A third bill, SB 1240, ensures that students referred to a school-based or community-based mental health service provider are assessed within 15 days of referral. There are further requirements, including when services must be initiated after the assessment.

The new measures follow a spate of bills that have become Florida law in the four years since the shooting.

Within three weeks after the shooting, the Marjory Stoneman Douglas High School Public Safety Act made changes to gun laws many thoughts weren’t possible in Florida.

It raised the minimum age to buy a rifle in Florida from 18 to 21, matching the federal law for buying handguns from licensed dealers. That law is still being challenged in court by the NRA.

The law also imposed a 3-day waiting period on gun purchases and banned “bump stocks,” devices that alter guns to “mimic automatic weapon fire.” They were used by the gunman in the Las Vegas shooting massacre six months before Parkland.
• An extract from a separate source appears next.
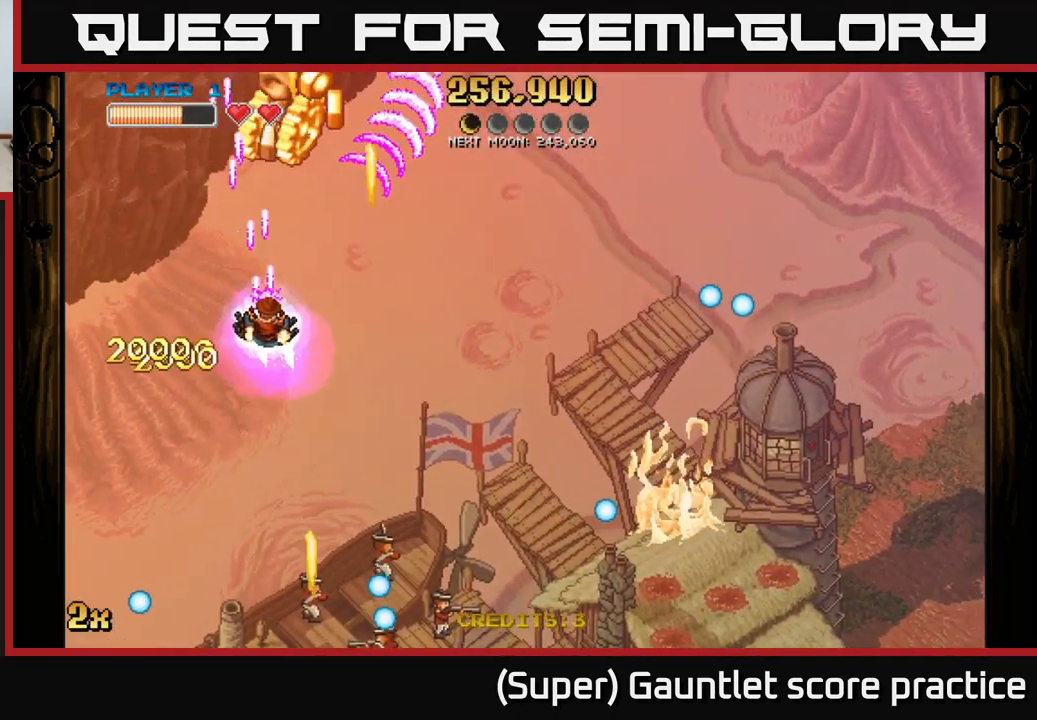
{"buttons": ["A"], "left_stick": "up", "events": [[17, "left_stick", "down-right"], [67, "left_stick", "down"], [300, "left_stick", "center"], [483, "left_stick", "up"]]}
In 2019, the Trump Administration would ban them nationwide.

The bill implemented a “red flag” law, which allows law enforcement to seize firearms from a person deemed dangerous to themselves or others, with a judge’s approval.

It established the Office of Safe Schools within the Florida Department of Education to implement best practices on school safety, and created the School Safety Awareness Program.

The bill forced schools to conduct risk assessments, name a school safety specialist, and conduct active shooter and hostage situation drills “at least as often as other emergency drills.”

Lawmakers also allocated millions of dollars for the bill to harden Florida schools, making buildings more secure and hiring more school resource officers, though the deputy on campus that fateful day failed to engage the shooter.

That failure helped inspire the bill’s Coach Aaron Feis Guardian Program, allowing sheriffs and school districts to decide whether to train school personnel to be armed guardians on campuses. The following year, a separate bill expanded that program to include teachers.

In 2021, the legislature passed a bill establishing a parent’s right to get timely notification of threats at school or before a child is removed for a Baker Act examination.